I’ll freely admit that many of the ‘stars’ of social media, have mostly passed me by. Even as an avid user of apps and the internet in general, I’m probably not of the right age to know my Jenna Marbles from my PewDiePie (yes I did have to Google them) – who apparently make absolute fortunes from their uploads.
Like you, I suspect, I only come across these individuals when they go beyond the confines of their medium of choice and end up in the mainstream news. One prime example being ‘prankster’ (or perhaps ‘idiot’) Shah Faisal Shinwari who thought it would be a good idea to video himself jumping off Tower Bridge into the Thames earlier this year, only to nearly drown in the process.
More recently we have Essena O’Neill, an Australian star of photo site Instagram, who has hit the news after effectively calling time on her burgeoning career pushing brands and product to her 612,000 followers. Essena has, somewhat belatedly, come to the conclusion that living your entire life ‘online’ and judging your self-worth by how many likes your photos get, is probably not going to develop a fully-rounded individual with much self-worth.
Essena has been widely praised for deleting most of her 2,000 photos – some of which she earned four-figures for uploading – and for putting truthful comments on the rest about how she was paid to take them and what she had to do to get the right shot. She has also suggested that those who are obsessed with both people like her and spending increasing amounts of time online, need to take a break from such activity and reassess their lives.
Rationing browsing time
Now while I might be slightly cynical about Essena’s motives – she has just launched her own website and what better way to drum up publicity for it – I do think there is a kernel of truth within such actions that could be of benefit for all. We are constantly talking about the amount of time our children spend online these days, and the need for parents to ration this and to combine it with outdoor activities and play.
But what about the adults? What about our own use of social media and the like? Are we spending too much time on our phones? Are we unable to go five minutes without checking our Facebook pages or updating our Twitter accounts? Even within work hours? I recently read of an increasing number of firms in Sweden where employees work just six hours a day and must also take a full hour for lunch. To be able to finish at 3pm each day, the employee must agree not to conduct any personal activity during work hours – no personal internet use, no phone use, no text messages, and so forth.
Would you be able to deal with such a request? What would you do with the ‘free hours’ you gained? Would you simply spend them online doing what you were unable to do at the office or would you be able to use that time perhaps more constructively in other endeavours?
Everything in moderation
It’s a tricky question to answer but our internet time, the hours we spend on phones and devices tapped into social media, can clearly have great benefits especially in a business capacity.
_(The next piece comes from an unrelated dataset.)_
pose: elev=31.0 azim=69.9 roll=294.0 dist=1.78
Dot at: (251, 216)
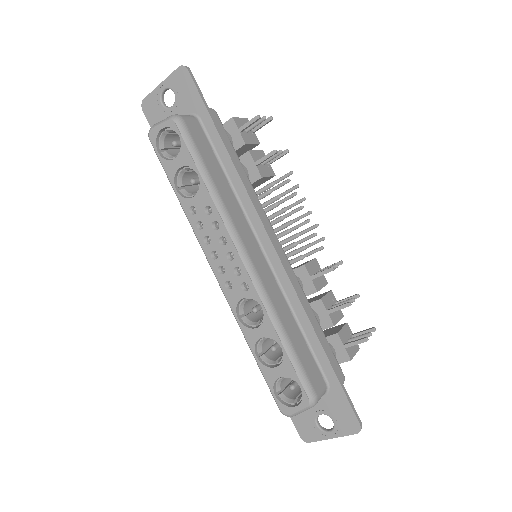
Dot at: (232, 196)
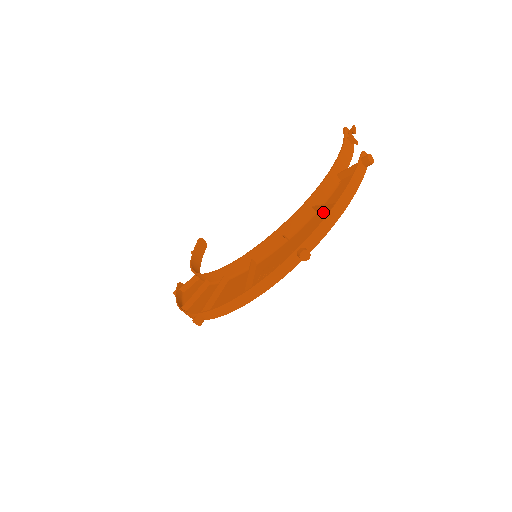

This doesn’t mean it should become the be all and end all of our day; it doesn’t mean it should run our lives for us; and it doesn’t mean that we should spend all our waking hours thinking about our online personas and how they are perceived.
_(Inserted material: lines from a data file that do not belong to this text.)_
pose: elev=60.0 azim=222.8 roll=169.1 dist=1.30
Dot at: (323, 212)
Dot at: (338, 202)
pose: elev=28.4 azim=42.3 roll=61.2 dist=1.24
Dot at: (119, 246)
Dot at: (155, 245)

The ‘everything in moderation’ mantra is equally as relevant to us as it is to children’s time spent on the internet. Why not make a little note of the time you spend engaged in this, and then judge how constructive that time has been for you – both from a business and personal perspective. You might be surprised at the results and I would hazard a guess that when you come round to doing the same thing again, you’ll stop and think about its value, and whether you could be engaged in something which is more worthwhile instead.